通过查看相关注释可以知道:当线程由于未捕获的异常突然终止时,JVM会通过getUnaughtExceptionHandler查询线程的UnaughtExceptionHandler,并调用它的uncaughtException方法。如果未设置UncaughtExceptionHandler,系统会用ThreadGroup进行处理。
/**
* Interface for handlers invoked when a <tt>Thread</tt> abruptly
* terminates due to an uncaught exception.

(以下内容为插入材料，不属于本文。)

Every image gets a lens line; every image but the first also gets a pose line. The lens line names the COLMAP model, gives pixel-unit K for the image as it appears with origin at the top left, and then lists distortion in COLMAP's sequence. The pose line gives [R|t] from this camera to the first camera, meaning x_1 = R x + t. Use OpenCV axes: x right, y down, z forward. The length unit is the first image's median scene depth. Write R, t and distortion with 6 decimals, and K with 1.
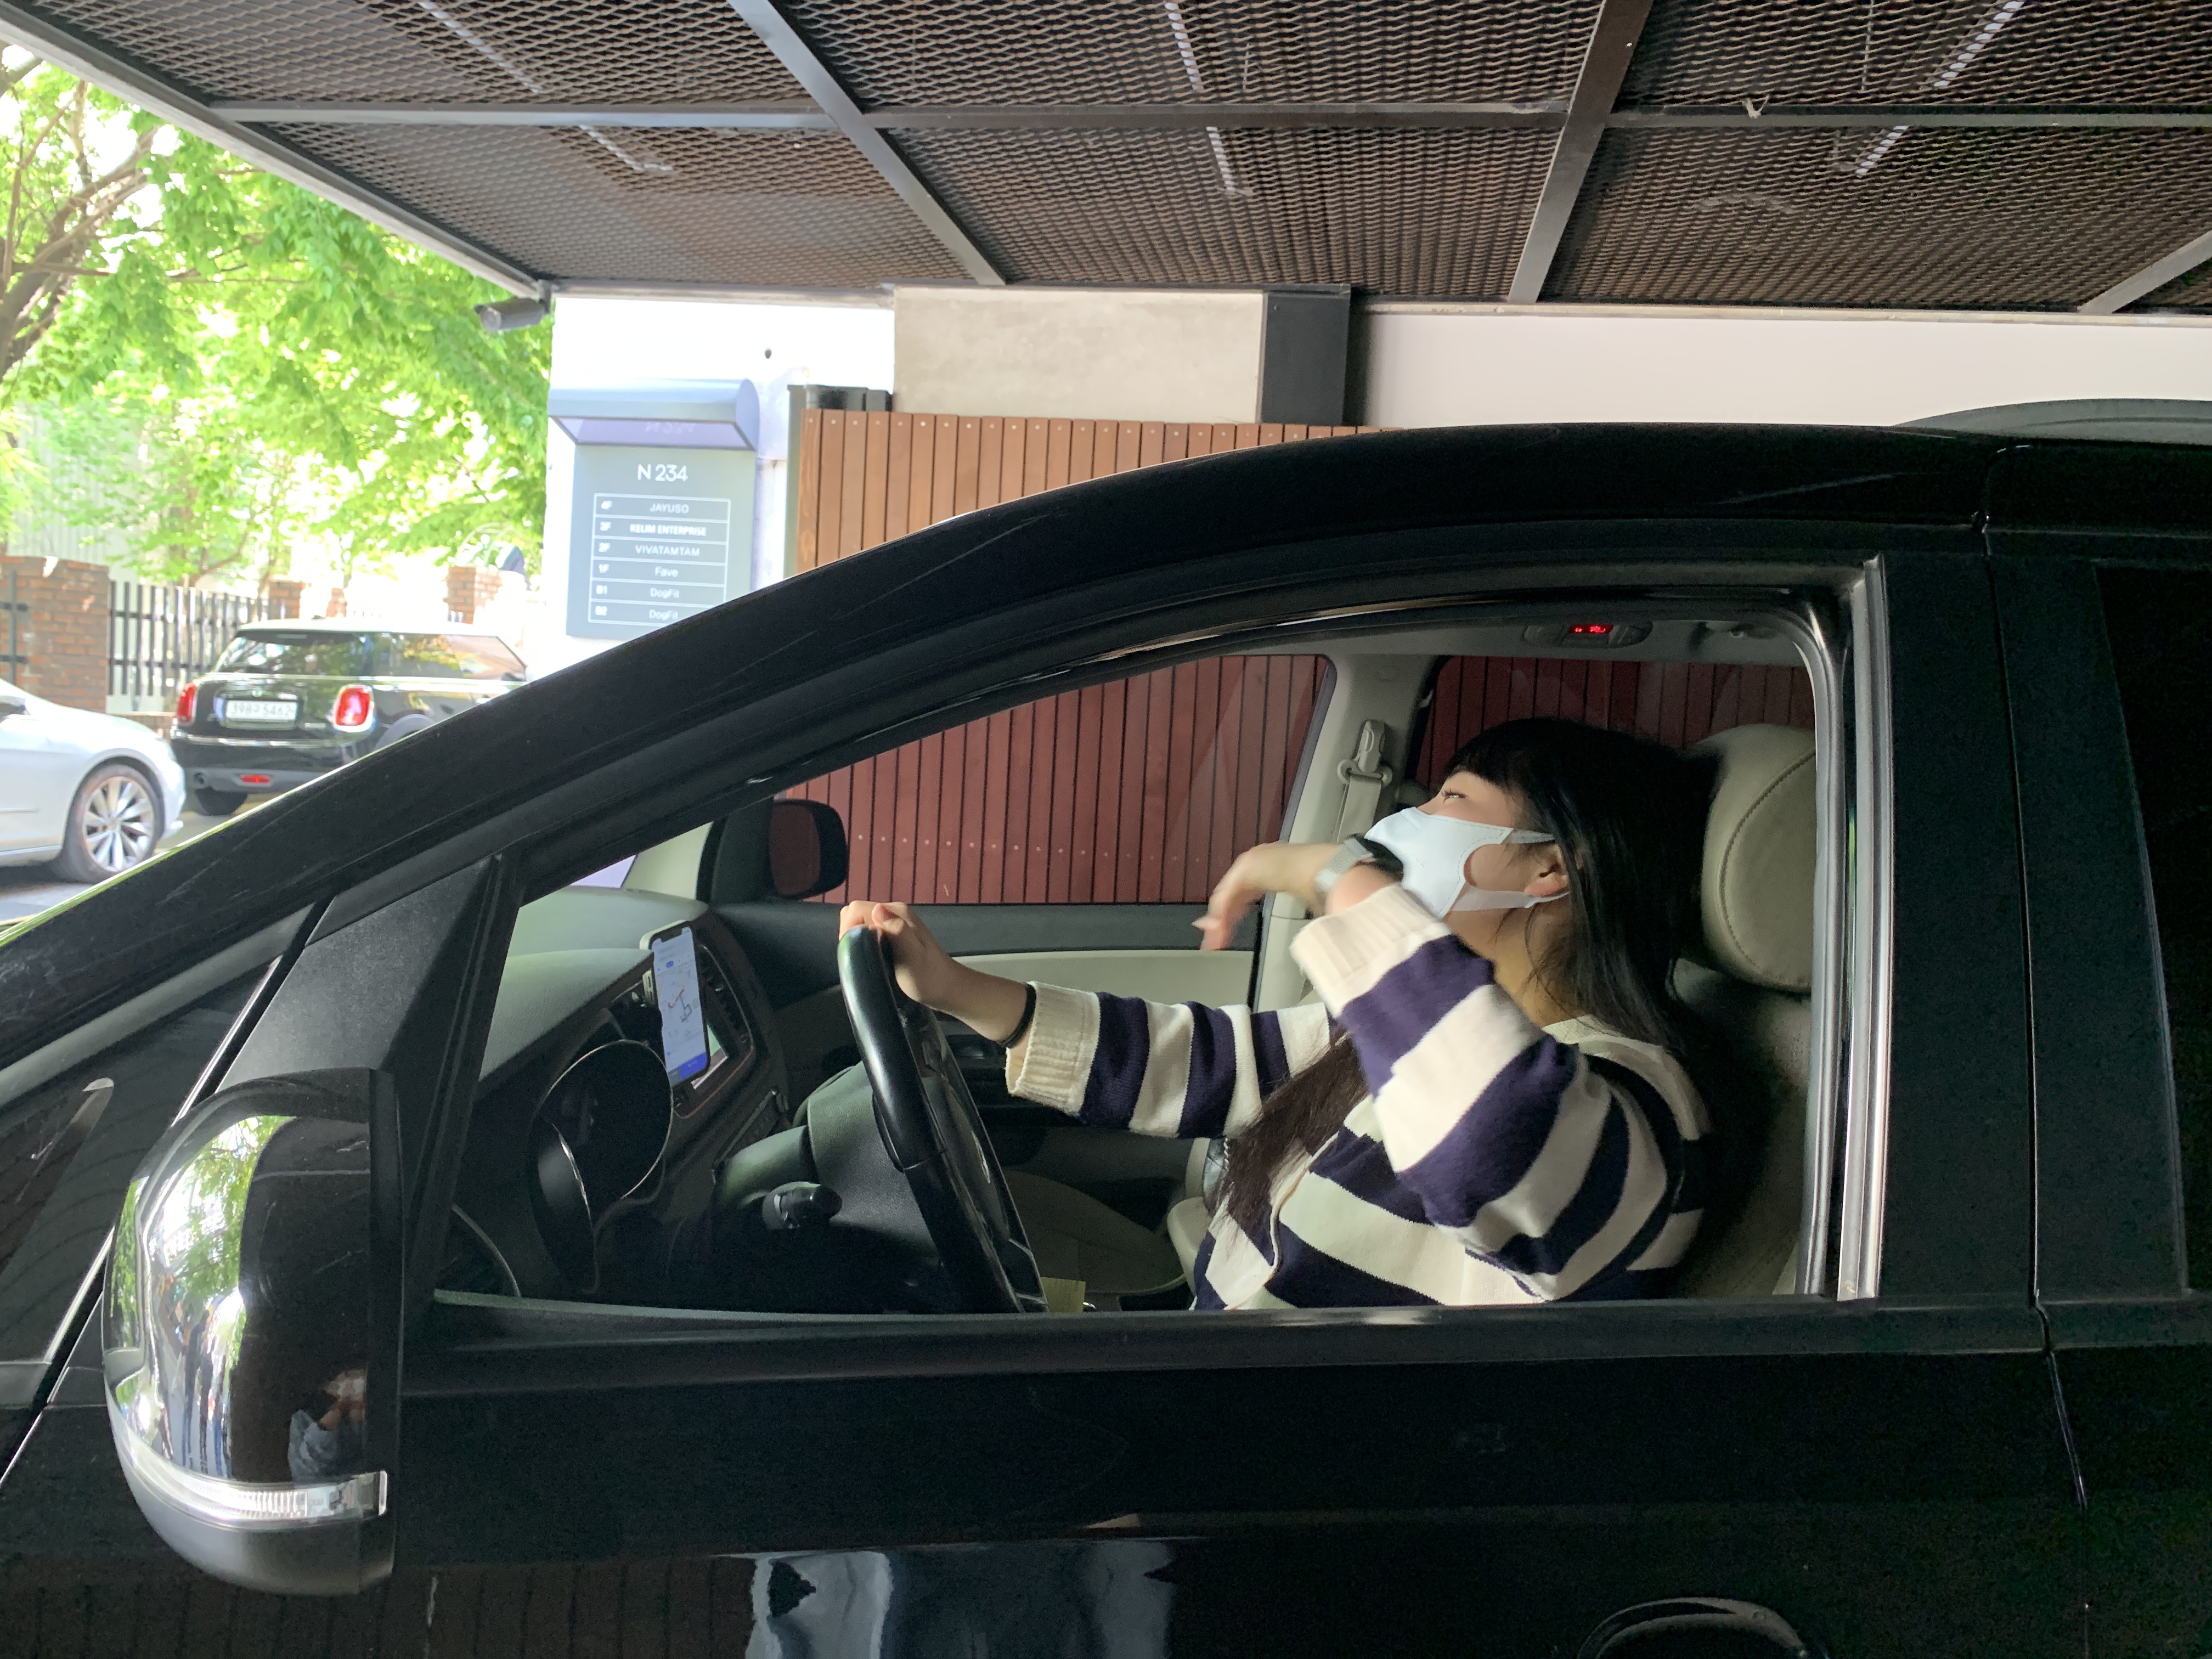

* <p>When a thread is about to terminate due to an uncaught exception
* the Java Virtual Machine will query the thread for its
* <tt>UncaughtExceptionHandler</tt> using
* {@link #getUncaughtExceptionHandler} and will invoke the handler's
* <tt>uncaughtException</tt> method, passing the thread and the
* exception as arguments.
* If a thread has not had its <tt>UncaughtExceptionHandler</tt>
* explicitly set, then its <tt>ThreadGroup</tt> object acts as its
* <tt>UncaughtExceptionHandler</tt>. If the <tt>ThreadGroup</tt> object
* has no
* special requirements for dealing with the exception, it can forward
* the invocation to the {@linkplain #getDefaultUncaughtExceptionHandler
* default uncaught exception handler}.
*/
@FunctionalInterface
public interface UncaughtExceptionHandler {
/**
* Method invoked when the given thread terminates due to the
* given uncaught exception.
* <p>Any exception thrown by this method will be ignored by the
* Java Virtual Machine.
* @param t the thread
* @param e the exception
*/
void uncaughtException(Thread t, Throwable e);
}
查看ThreadGroup的uncaughtException,它会查询线程设置的UnaughtExceptionHandler,如果没有的话,只是进行打印处理,并没有退出操作。说明一定有其他地方对Thread设置了UnaughtExceptionHandler。
/**
* Called by the Java Virtual Machine when a thread in this
* thread group stops because of an uncaught exception, and the thread
* does not have a specific {@link Thread.UncaughtExceptionHandler}
* installed.
* <p>
* The <code>uncaughtException</code> method of
* <code>ThreadGroup</code> does the following:
* <ul>
* <li>If this thread group has a parent thread group, the
* <code>uncaughtException</code> method of that parent is called
* with the same two arguments.
* <li>Otherwise, this method checks to see if there is a
* {@linkplain Thread#getDefaultUncaughtExceptionHandler default
* uncaught exception handler} installed, and if so, its
* <code>uncaughtException</code> method is called with the same
* two arguments.
* <li>Otherwise, this method determines if the <code>Throwable</code>
* argument is an instance of {@link ThreadDeath}. If so, nothing
* special is done. Otherwise, a message containing the
* thread's name, as returned from the thread's {@link
* Thread#getName getName} method, and a stack backtrace,
* using the <code>Throwable</code>'s {@link
* Throwable#printStackTrace printStackTrace} method, is
* printed to the {@linkplain System#err standard error stream}.
* </ul>
* <p>
* Applications can override this method in subclasses of
* <code>ThreadGroup</code> to provide alternative handling of
* uncaught exceptions.
*
* @param t the thread that is about to exit.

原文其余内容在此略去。